ヤングドーナツを「あれ…?」と思った瞬間から”旅”が始まる
幼い頃のヤングドーナツは、神から授かった至高の食べ物であった。
とっても嬉しい四個入り。
しっかりとした甘み。まぶされた砂糖がしゃりしゃりとして、しっとりとした生地とシナジーを生み出す。
あまたある駄菓子の中で、際立つ甘みは幼い頃の我々にとって『駄』などでは決してなかった。

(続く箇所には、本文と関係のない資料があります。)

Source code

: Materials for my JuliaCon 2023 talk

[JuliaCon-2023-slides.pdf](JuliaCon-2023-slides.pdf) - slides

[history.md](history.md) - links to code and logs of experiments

きっとこの世界には、ヤングドーナツに救われた春も、夏も、秋も、冬もあると思う。”児童たちの世界を救ってきた最高のヒーロー”、そんな言葉が言い過ぎでないくらいにヤングドーナツの水準は高かったのだ。
そんな感動を、もう一度味わいたい。
34歳の私は、先日久しぶりにこの至福を味わおうと軒先で売っていたヤングドーナツを手にし、購入し、そして食べた。
そうして。
食べた時に気づいてしまった。
駄菓子だ。
あれだけ至高だと思っていた味が、駄菓子だったのだ。
味の変容もひょっとすれば企業側の何らかであるかもしれない。
けれど、これはどちらかというと信じていた神様が偶像でしかないと気づいてしまったというか。
ひょっとすると私は”大人”になってしまったのかもしれない。
駄菓子を正当に評価する物差しを手に入れてしまったのだろう。
なんて退屈な余生。
ヤングドーナツを駄菓子だと感じてしまうような感性なんて。
だけど。
だからこそ、声を大にして言いたい。
私は、きっと退屈と引き換えに新しい武器を手に入れたのだ、と。
今、この言葉を紡ぐとき、原動力の感情は、あの頃と変わってしまった想いの強さだったりする。
つまり、ヤングドーナツを素直に嗜好品として美味しいと思う感性のままではこの記事は生まれなかった。
失うものがあった時。
そして失ったものに気づいた時。
人はまた一つ大人になり、そしてその気づきをこれからの糧に変えることができる。
世界はまだまだ続く。
私は、そうしてまた一つ大きな武器を手に入れて人生という名の旅を続けてゆく。